### To do:
Within this material, how many lines have the string "picture" in them? The answer is a number, with nothing added.

** Data supplied follows **

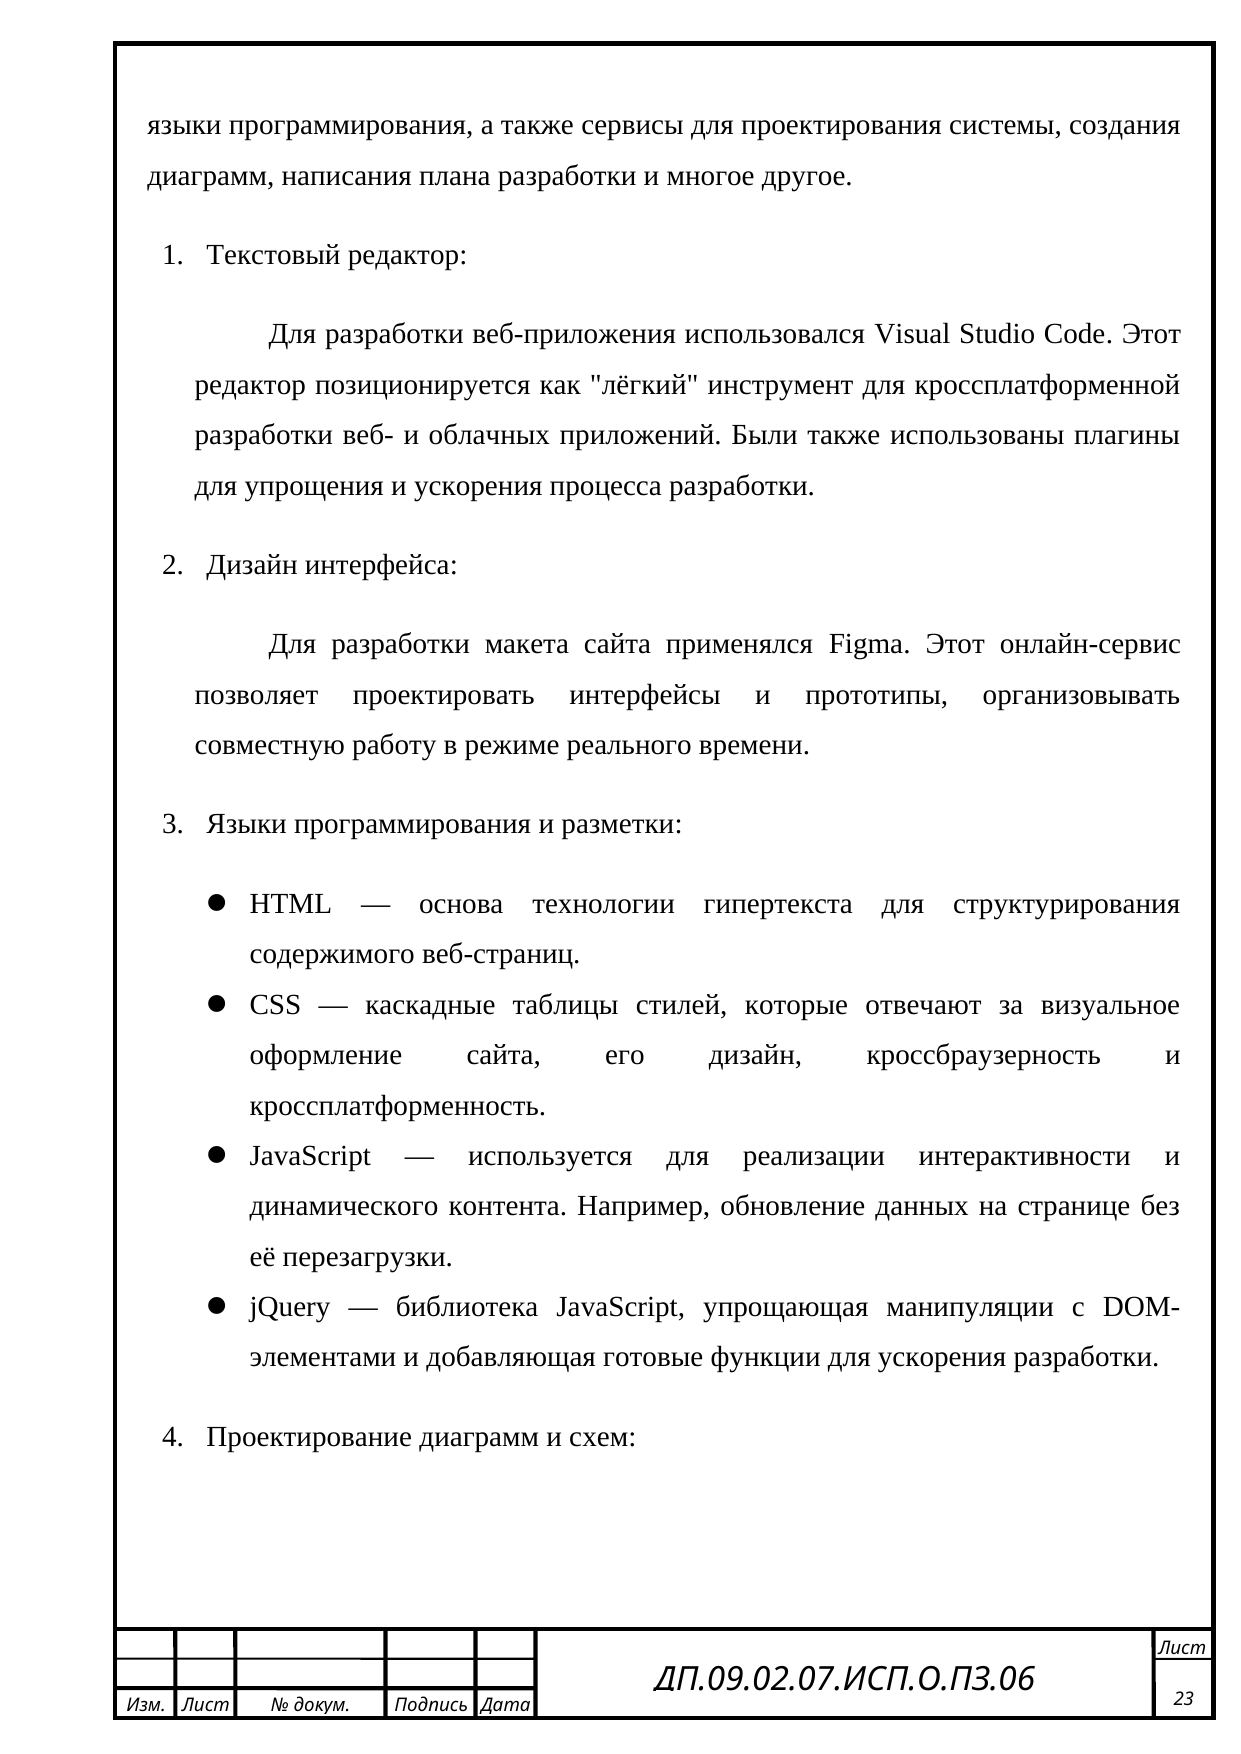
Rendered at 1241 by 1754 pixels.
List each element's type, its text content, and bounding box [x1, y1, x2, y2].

list CSS — каскадные таблицы стилей, которые отвечают за визуальное оформление сайта, его дизайн, кроссбраузерность и кроссплатформенность. [206, 1196, 1181, 1330]
list HTML — основа технологии гипертекста для структурирования содержимого веб-страниц. [206, 1066, 1181, 1150]
text Для разработки макета сайта применялся Figma. Этот онлайн-сервис позволяет проектировать интерфейсы и прототипы, организовывать совместную работу в режиме реального времени. [194, 807, 1181, 941]
text Для разработки веб-приложения использовался Visual Studio Code. Этот редактор позиционируется как "лёгкий" инструмент для кроссплатформенной разработки веб- и облачных приложений. Были также использованы плагины для упрощения и ускорения процесса разработки. [194, 497, 1181, 681]
list Дизайн интерфейса: [162, 727, 1181, 761]
text В ходе разработки использовались различные технологии, включая языки гипертекстовой разметки, таблицы стилей, объектно-ориентированные языки программирования, а также сервисы для проектирования системы, создания диаграмм, написания плана разработки и многое другое. [147, 187, 1181, 371]
list Языки программирования и разметки: [162, 987, 1181, 1020]
subtitle 1.4 Технические и программные средства для разработки продукта [148, 107, 1181, 141]
list JavaScript — используется для реализации интерактивности и динамического контента. Например, обновление данных на странице без её перезагрузки. [206, 1376, 1181, 1511]
list Текстовый редактор: [162, 417, 1181, 451]
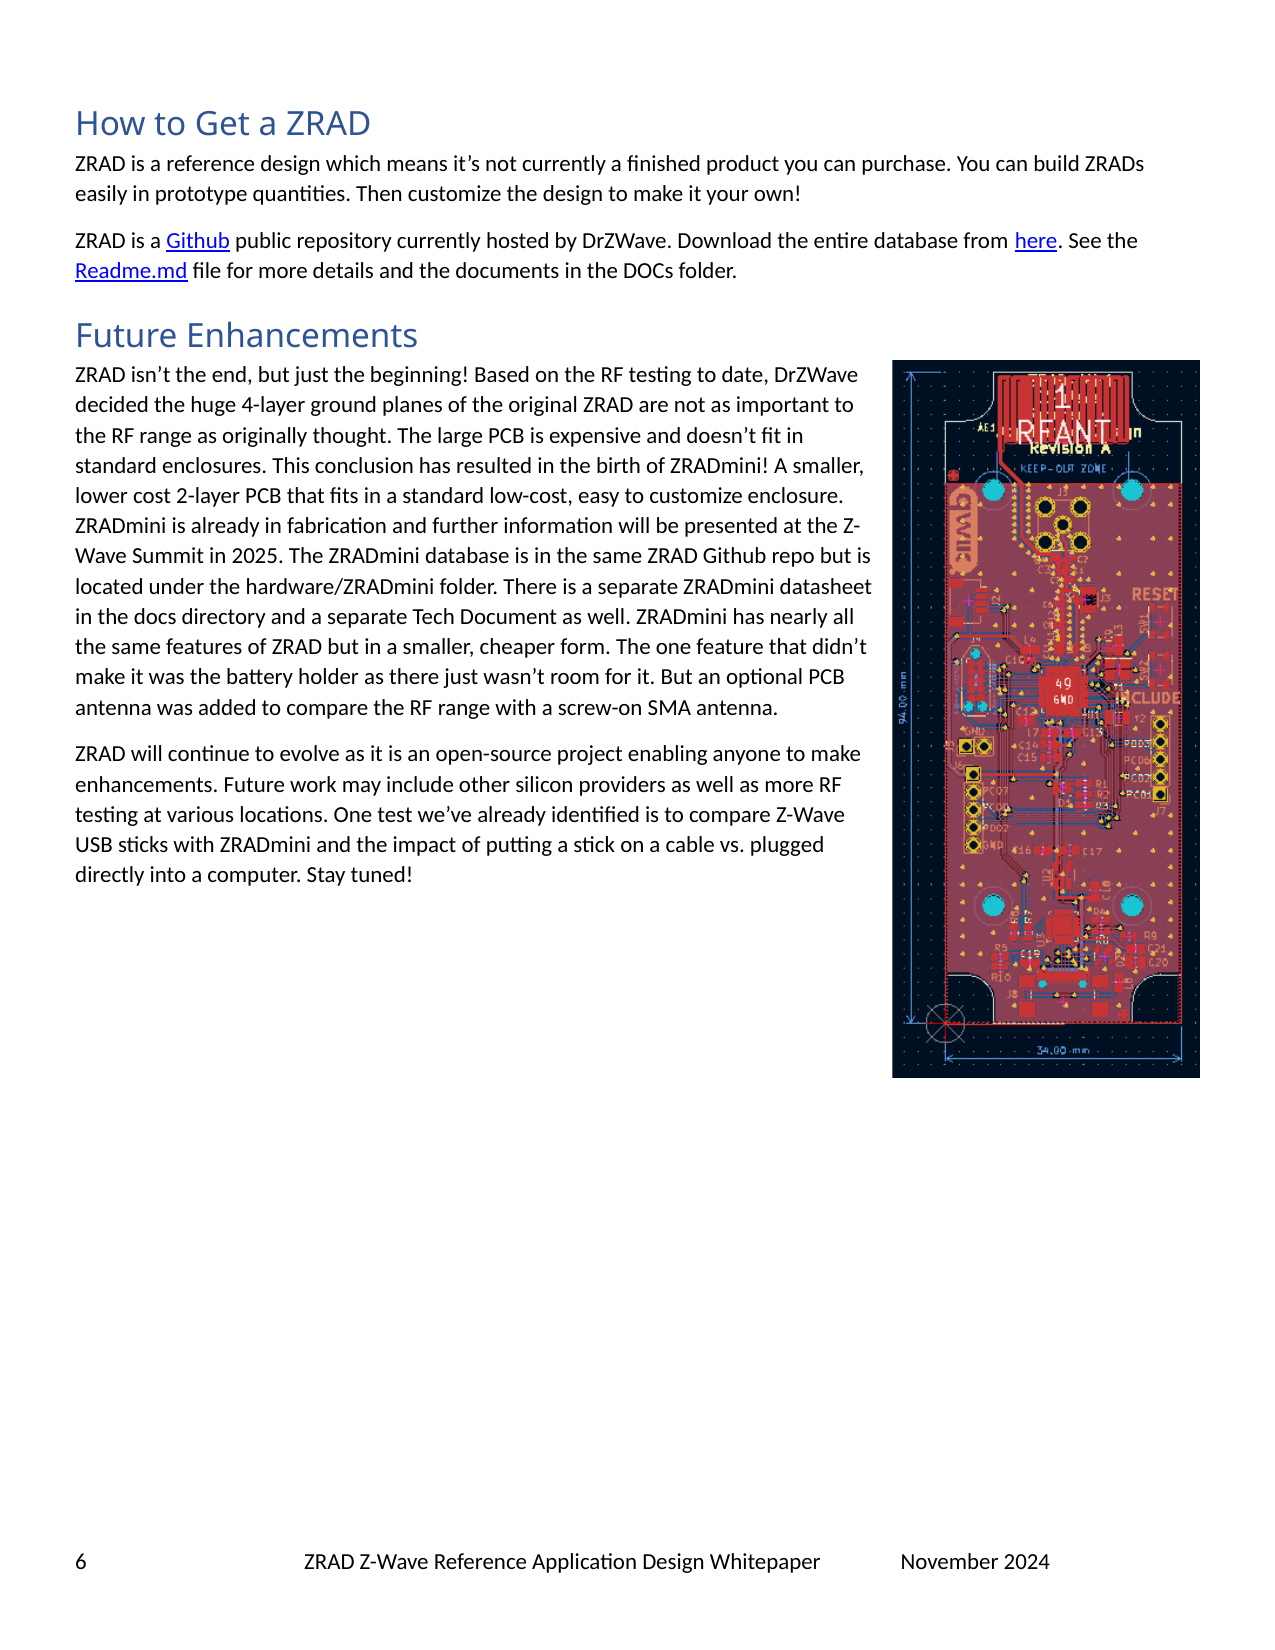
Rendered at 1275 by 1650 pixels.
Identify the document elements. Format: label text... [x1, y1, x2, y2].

picture [892, 360, 1200, 1078]
text ZRAD isn’t the end, but just the beginning! Based on the RF testing to date, DrZWave decided the huge 4-layer ground planes of the original ZRAD are not as important to the RF range as originally thought. The large PCB is expensive and doesn’t fit in standard enclosures. This conclusion has resulted in the birth of ZRADmini! A smaller, lower cost 2-layer PCB that fits in a standard low-cost, easy to customize enclosure. ZRADmini is already in fabrication and further information will be presented at the Z-Wave Summit in 2025. The ZRADmini database is in the same ZRAD Github repo but is located under the hardware/ZRADmini folder. There is a separate ZRADmini datasheet in the docs directory and a separate Tech Document as well. ZRADmini has nearly all the same features of ZRAD but in a smaller, cheaper form. The one feature that didn’t make it was the battery holder as there just wasn’t room for it. But an optional PCB antenna was added to compare the RF range with a screw-on SMA antenna. [75, 360, 892, 721]
subtitle Future Enhancements [75, 311, 1200, 357]
text ZRAD is a reference design which means it’s not currently a finished product you can purchase. You can build ZRADs easily in prototype quantities. Then customize the design to make it your own! [75, 149, 1200, 207]
text ZRAD will continue to evolve as it is an open-source project enabling anyone to make enhancements. Future work may include other silicon providers as well as more RF testing at various locations. One test we’ve already identified is to compare Z-Wave USB sticks with ZRADmini and the impact of putting a stick on a cable vs. plugged directly into a computer. Stay tuned! [75, 739, 892, 888]
text ZRAD is a Github public repository currently hosted by DrZWave. Download the entire database from here. See the Readme.md file for more details and the documents in the DOCs folder. [75, 226, 1200, 284]
subtitle How to Get a ZRAD [75, 100, 1200, 145]
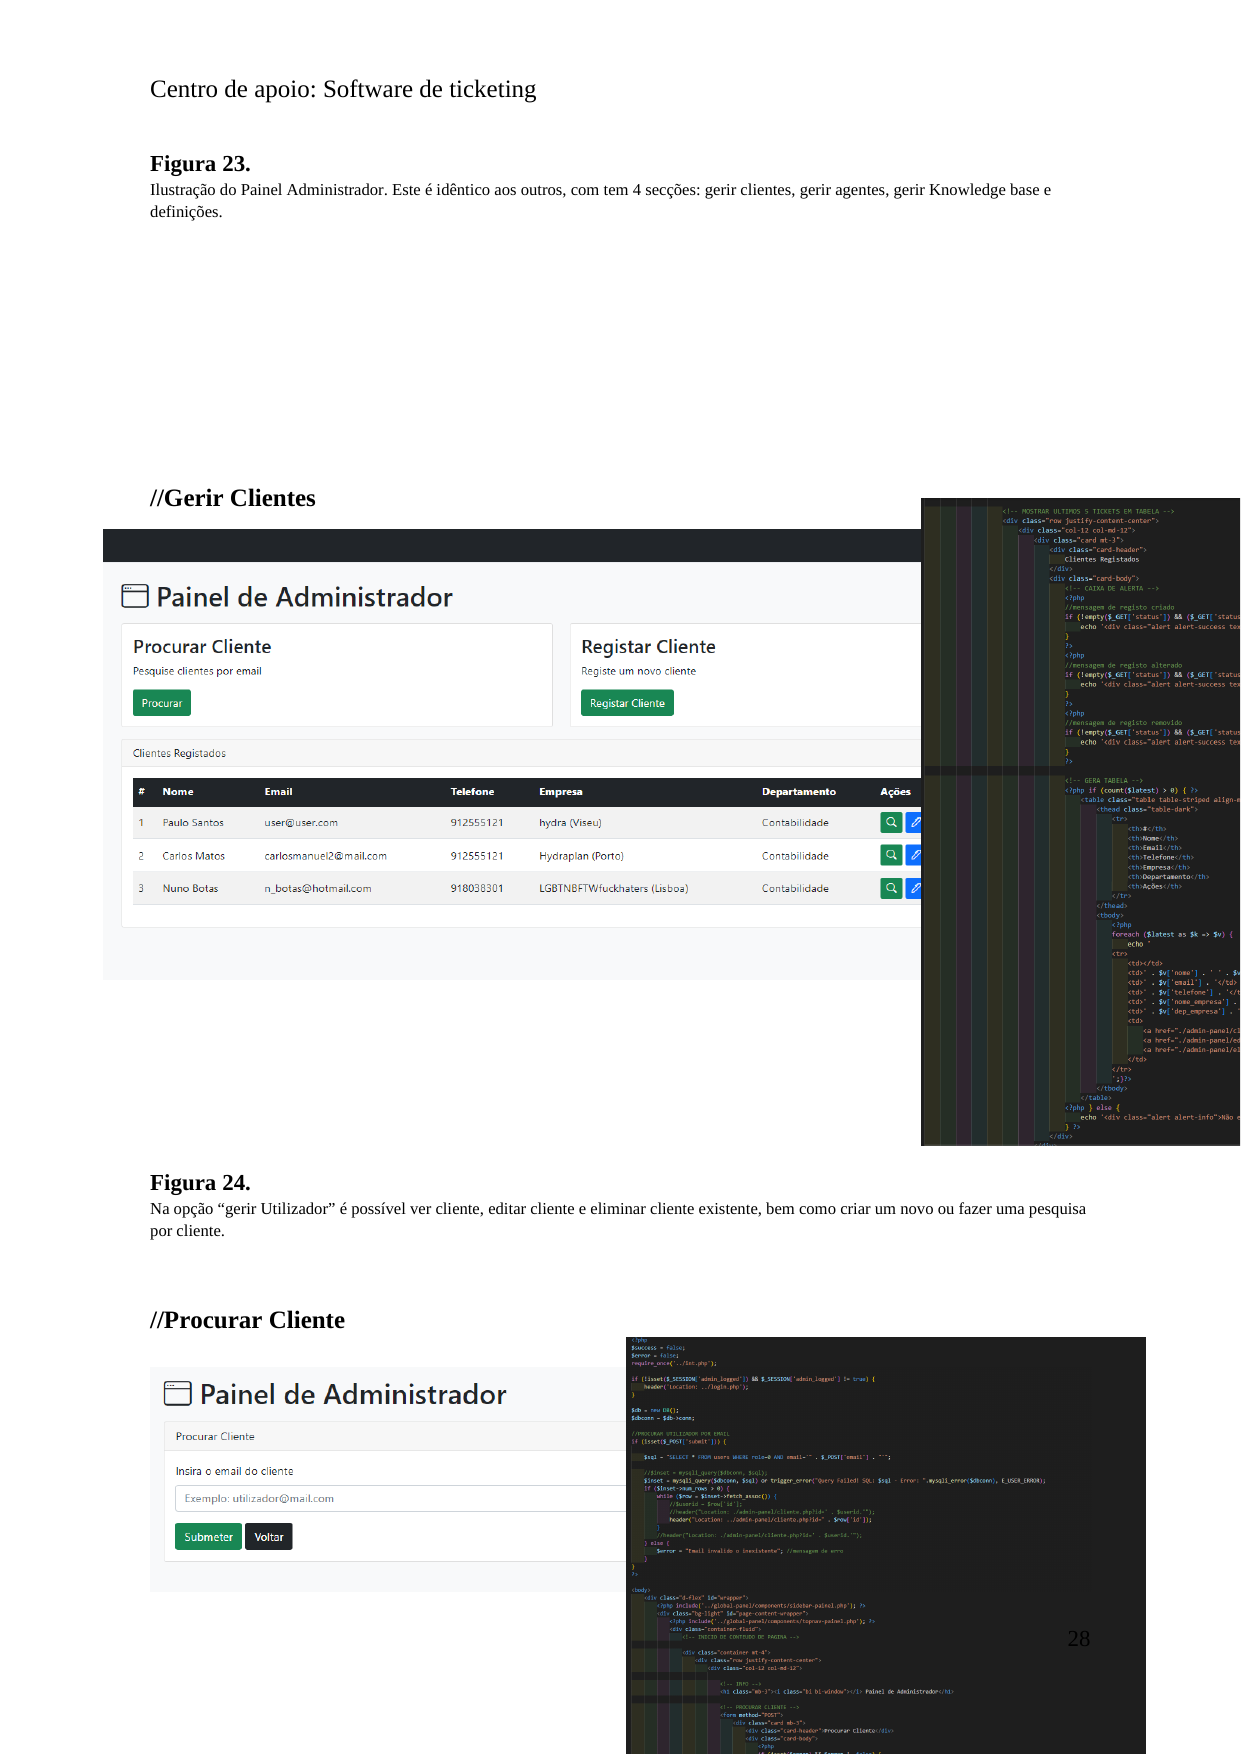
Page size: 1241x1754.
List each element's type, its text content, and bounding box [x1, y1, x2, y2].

text Figura 24. [150, 564, 1090, 1195]
text Ilustração do Painel Administrador. Este é idêntico aos outros, com tem 4 secções: gerir clientes, gerir agentes, gerir Knowledge base e definições. [150, 180, 1090, 221]
text Na opção “gerir Utilizador” é possível ver cliente, editar cliente e eliminar cliente existente, bem como criar um novo ou fazer uma pesquisa por cliente. [150, 1199, 1090, 1240]
picture [150, 1337, 1146, 1754]
text Figura 23. [150, 150, 1090, 176]
picture [103, 498, 1241, 1146]
list //Procurar Cliente [150, 1305, 1090, 1334]
list //Gerir Clientes [150, 483, 1090, 512]
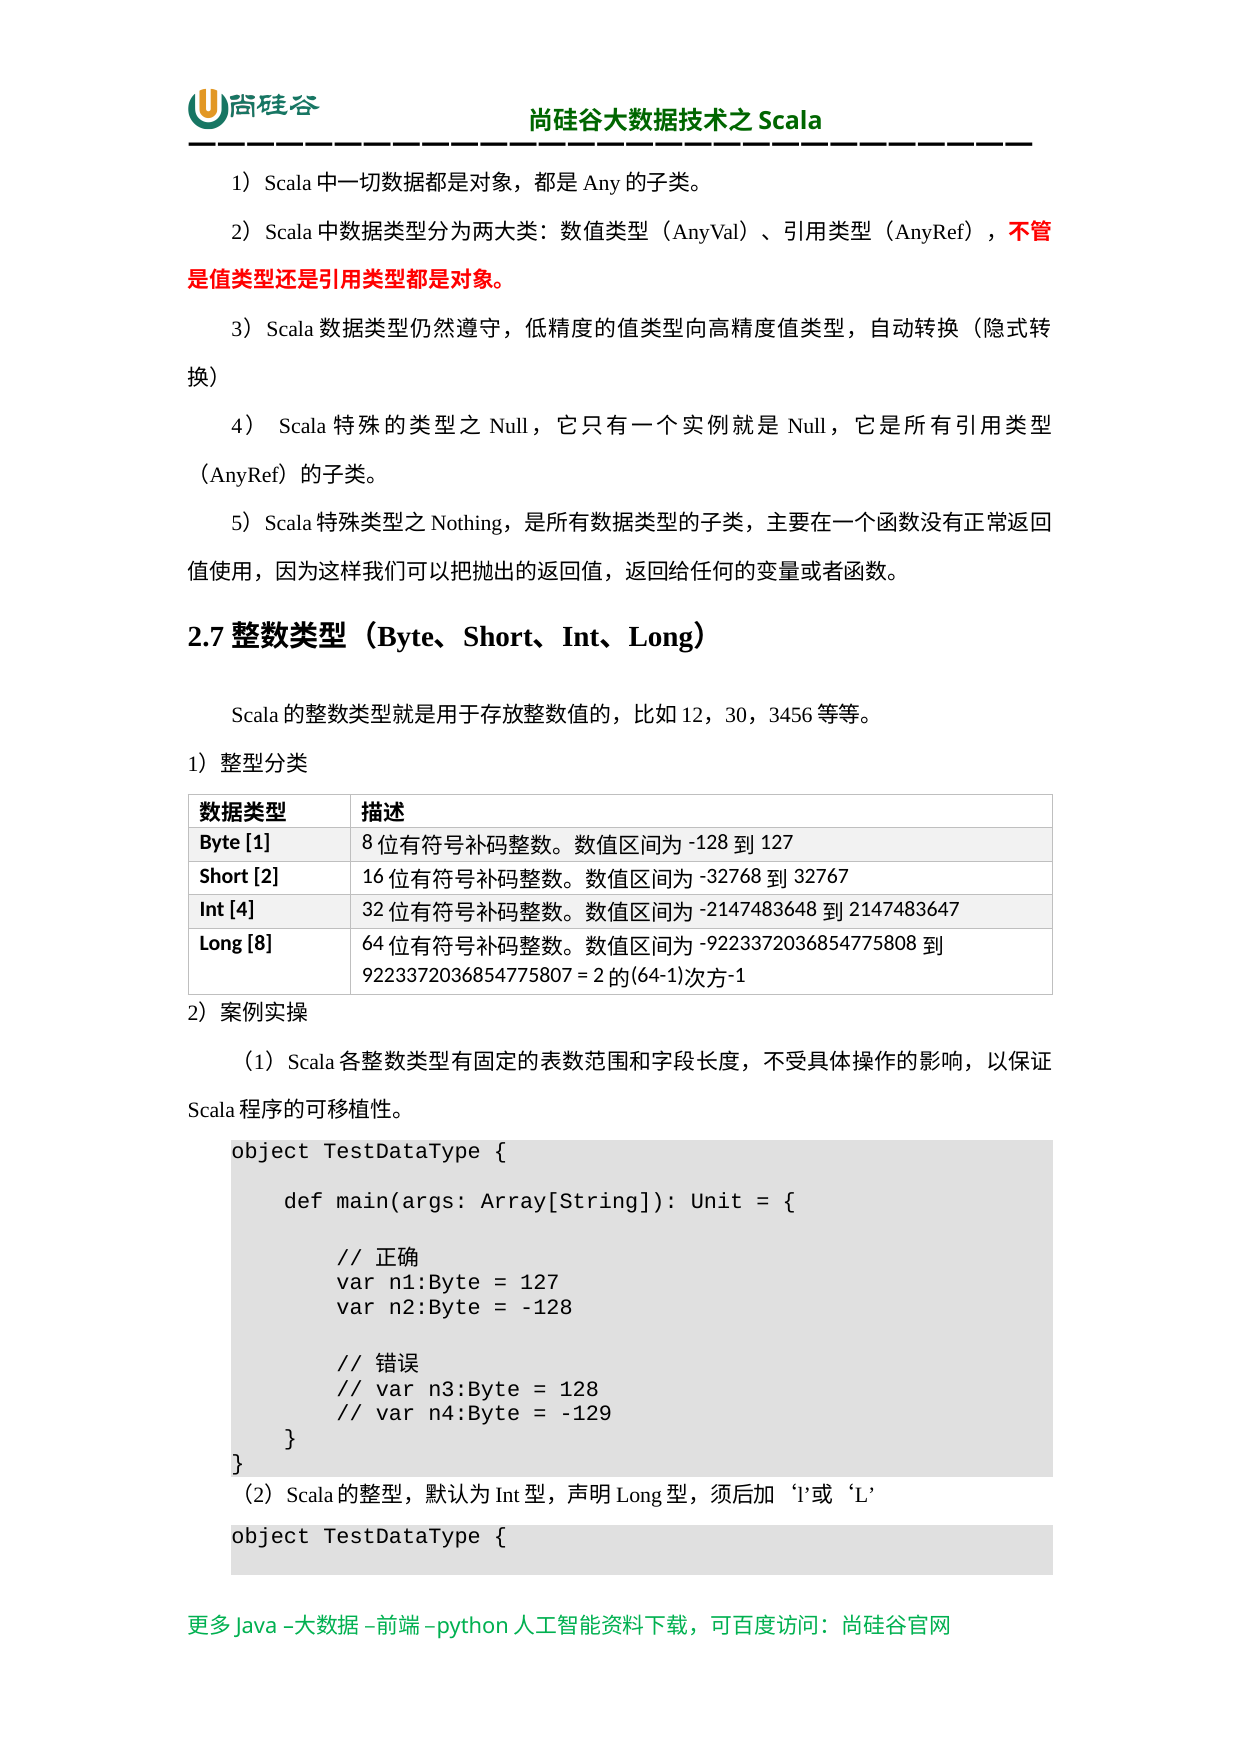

** End of Data supplied **

### Your solution:
3